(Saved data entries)
====================
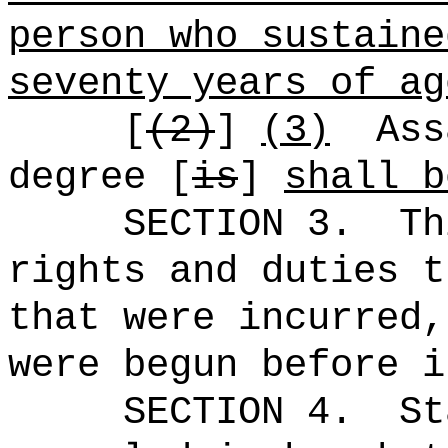
person who sustaine
seventy years of ag
[
(2)
]
(3)
Ass
degree [
is
]
shall b
SECTION 3.
Th
rights and duties t
that were incurred,
were begun before i
SECTION 4.
St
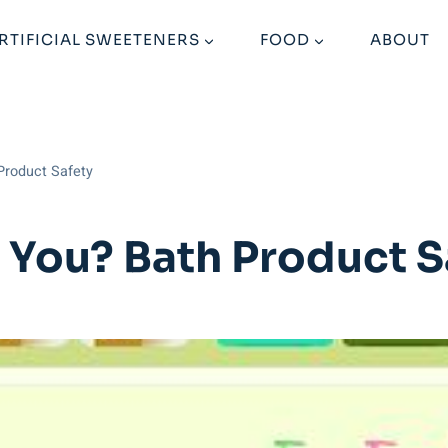
RTIFICIAL SWEETENERS
FOOD
ABOUT
 Product Safety
or You? Bath Product S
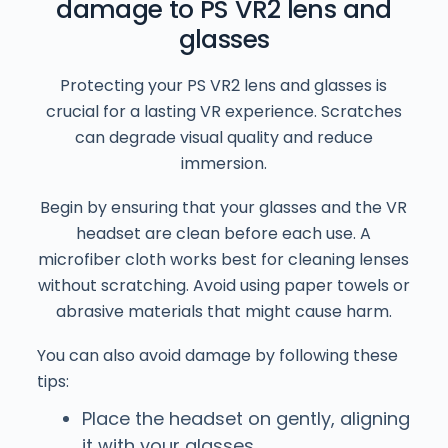
damage to PS VR2 lens and
glasses
Protecting your PS VR2 lens and glasses is
crucial for a lasting VR experience. Scratches
can degrade visual quality and reduce
immersion.
Begin by ensuring that your glasses and the VR
headset are clean before each use. A
microfiber cloth works best for cleaning lenses
without scratching. Avoid using paper towels or
abrasive materials that might cause harm.
You can also avoid damage by following these
tips:
Place the headset on gently, aligning
it with your glasses.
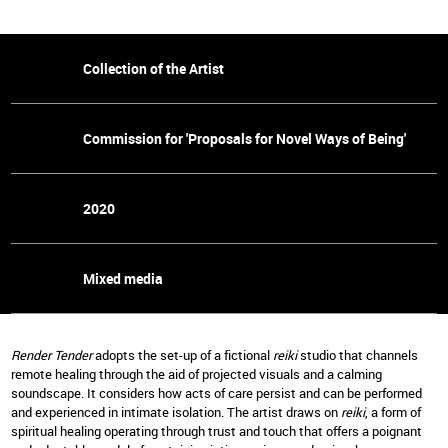
Collection of the Artist
Commission for 'Proposals for Novel Ways of Being'
2020
Mixed media
Render Tender
adopts the set-up of a fictional
reiki
studio that channels
remote healing through the aid of projected visuals and a calming
soundscape. It considers how acts of care persist and can be performed
and experienced in intimate isolation. The artist draws on
reiki
, a form of
spiritual healing operating through trust and touch that offers a poignant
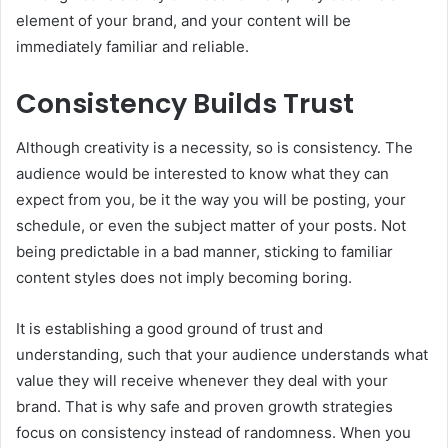
element of your brand, and your content will be
immediately familiar and reliable.
Consistency Builds Trust
Although creativity is a necessity, so is consistency. The
audience would be interested to know what they can
expect from you, be it the way you will be posting, your
schedule, or even the subject matter of your posts. Not
being predictable in a bad manner, sticking to familiar
content styles does not imply becoming boring.
It is establishing a good ground of trust and
understanding, such that your audience understands what
value they will receive whenever they deal with your
brand. That is why safe and proven growth strategies
focus on consistency instead of randomness. When you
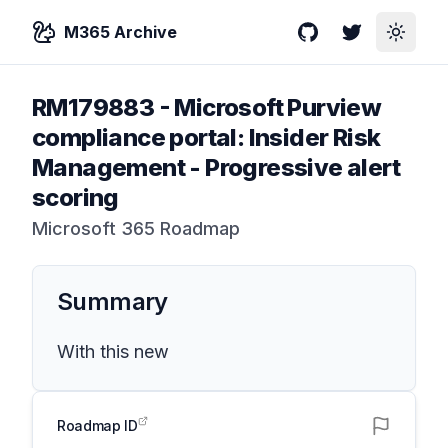
M365 Archive
GitHub
Twitter
Toggle
RM179883
-
Microsoft Purview
compliance portal: Insider Risk
Management - Progressive alert
scoring
Microsoft 365 Roadmap
Summary
With this new
Roadmap ID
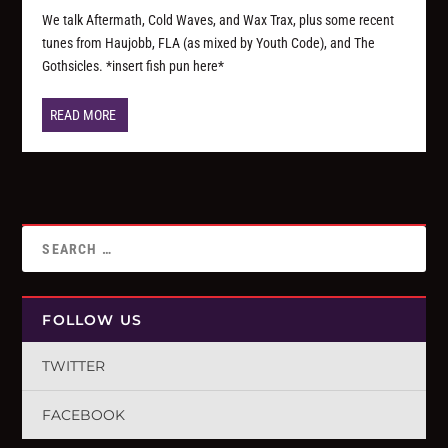
We talk Aftermath, Cold Waves, and Wax Trax, plus some recent
tunes from Haujobb, FLA (as mixed by Youth Code), and The
Gothsicles. *insert fish pun here*
READ MORE
FOLLOW US
TWITTER
FACEBOOK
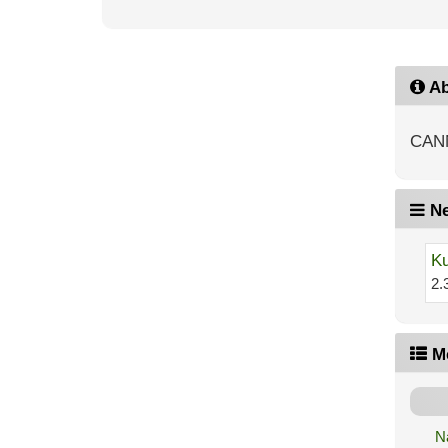
Ab
CAN
Ne
Ku
2.
M
N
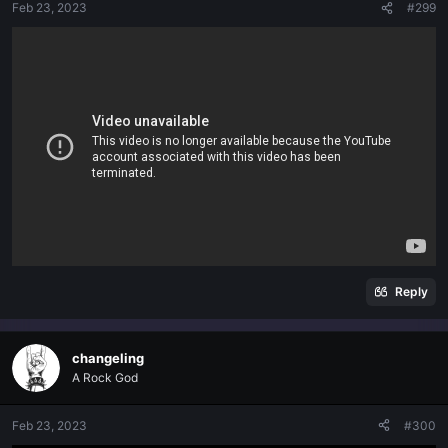
Feb 23, 2023
#299
Reply
changeling
A Rock God
Feb 23, 2023
#300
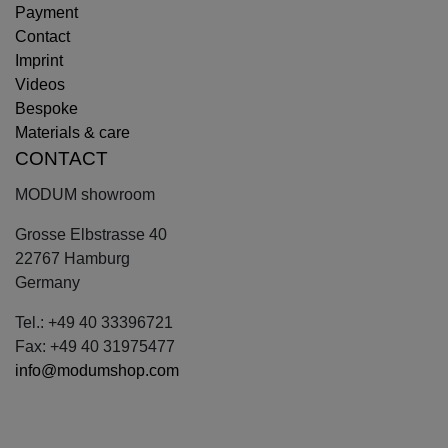
Payment
Contact
Imprint
Videos
Bespoke
Materials & care
CONTACT
MODUM showroom
Grosse Elbstrasse 40
22767 Hamburg
Germany
Tel.: +49 40 33396721
Fax: +49 40 31975477
info@modumshop.com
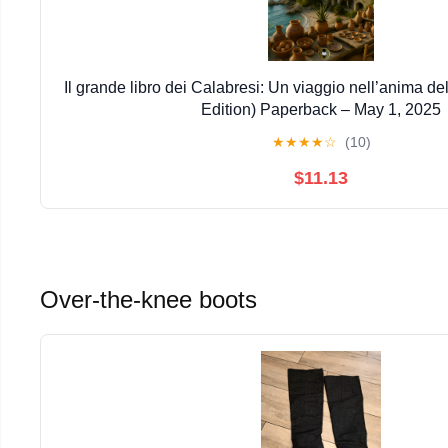
Il grande libro dei Calabresi: Un viaggio nell’anima del
Edition) Paperback – May 1, 2025
★
★
★
★
☆
(10)
$11.13
Over-the-knee boots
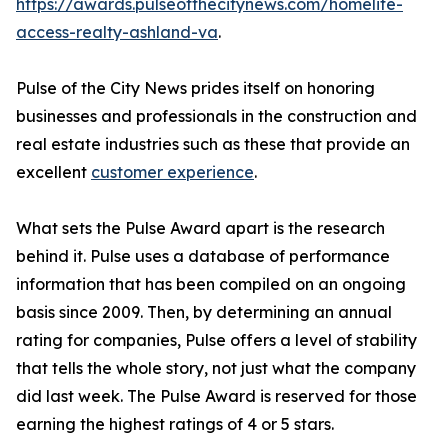
https://awards.pulseofthecitynews.com/homelife-
access-realty-ashland-va
.
Pulse of the City News prides itself on honoring
businesses and professionals in the construction and
real estate industries such as these that provide an
excellent
customer experience
.
What sets the Pulse Award apart is the research
behind it. Pulse uses a database of performance
information that has been compiled on an ongoing
basis since 2009. Then, by determining an annual
rating for companies, Pulse offers a level of stability
that tells the whole story, not just what the company
did last week. The Pulse Award is reserved for those
earning the highest ratings of 4 or 5 stars.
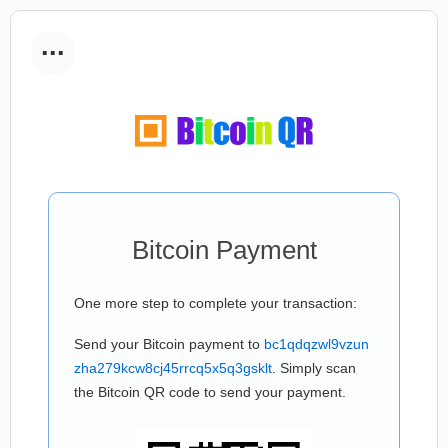
...
Bitcoin Payment
One more step to complete your transaction:
Send your Bitcoin payment to
bc1qdqzwl9vzun
zha279kcw8cj45rrcq5x5q3gsklt
. Simply scan
the Bitcoin QR code to send your payment.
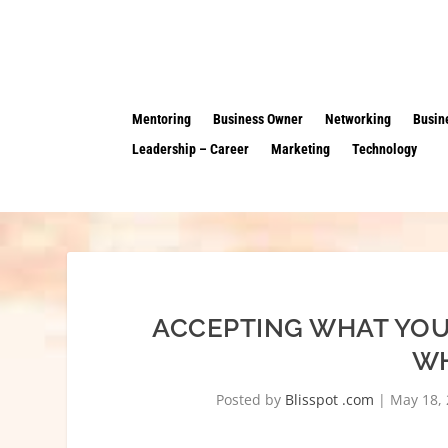
Mentoring
Business Owner
Networking
Busin
Leadership – Career
Marketing
Technology
ACCEPTING WHAT YOU
WH
Posted by
Blisspot .com
|
May 18,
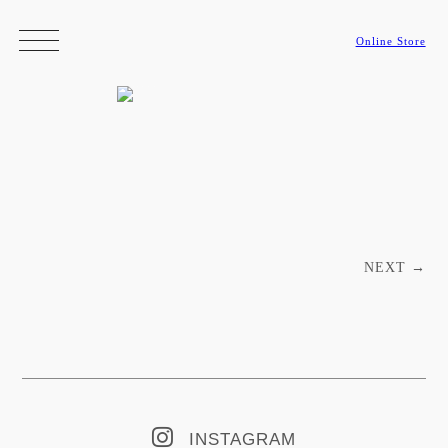
Online Store
Post navigation
NEXT
→
INSTAGRAM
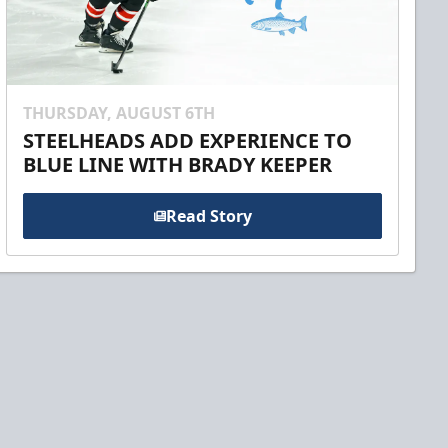
THURSDAY, AUGUST 6TH
STEELHEADS ADD EXPERIENCE TO
BLUE LINE WITH BRADY KEEPER
Read Story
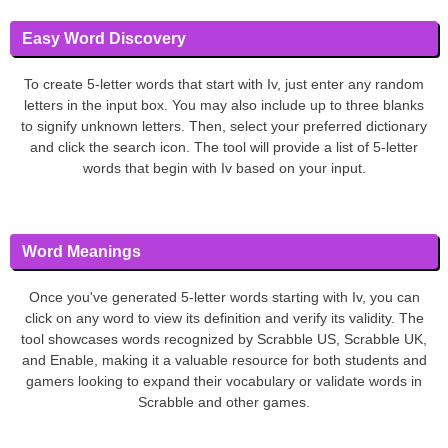
Easy Word Discovery
To create 5-letter words that start with Iv, just enter any random
letters in the input box. You may also include up to three blanks
to signify unknown letters. Then, select your preferred dictionary
and click the search icon. The tool will provide a list of 5-letter
words that begin with Iv based on your input.
Word Meanings
Once you've generated 5-letter words starting with Iv, you can
click on any word to view its definition and verify its validity. The
tool showcases words recognized by Scrabble US, Scrabble UK,
and Enable, making it a valuable resource for both students and
gamers looking to expand their vocabulary or validate words in
Scrabble and other games.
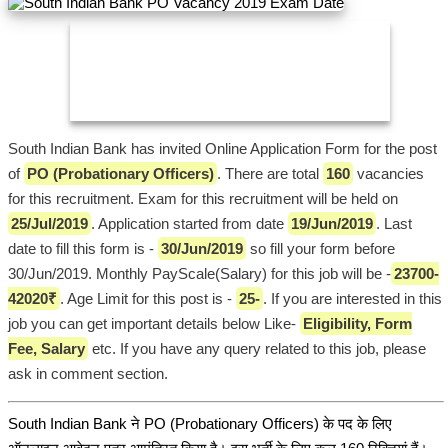
South Indian Bank has invited Online Application Form for the post
of
PO (Probationary Officers)
. There are total
160
vacancies
for this recruitment. Exam for this recruitment will be held on
25/Jul/2019
. Application started from date
19/Jun/2019
. Last
date to fill this form is -
30/Jun/2019
so fill your form before
30/Jun/2019. Monthly PayScale(Salary) for this job will be -
23700-
42020₹
. Age Limit for this post is -
25-
. If you are interested in this
job you can get important details below Like-
Eligibility, Form
Fee, Salary
etc. If you have any query related to this job, please
ask in comment section.
South Indian Bank ने PO (Probationary Officers) के पद के लिए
====================
Your answer should be each line of the data that contains the word "Application", copied as it stands.

Answer box:
South Indian Bank has invited Online Application Form for the post
. Application started from date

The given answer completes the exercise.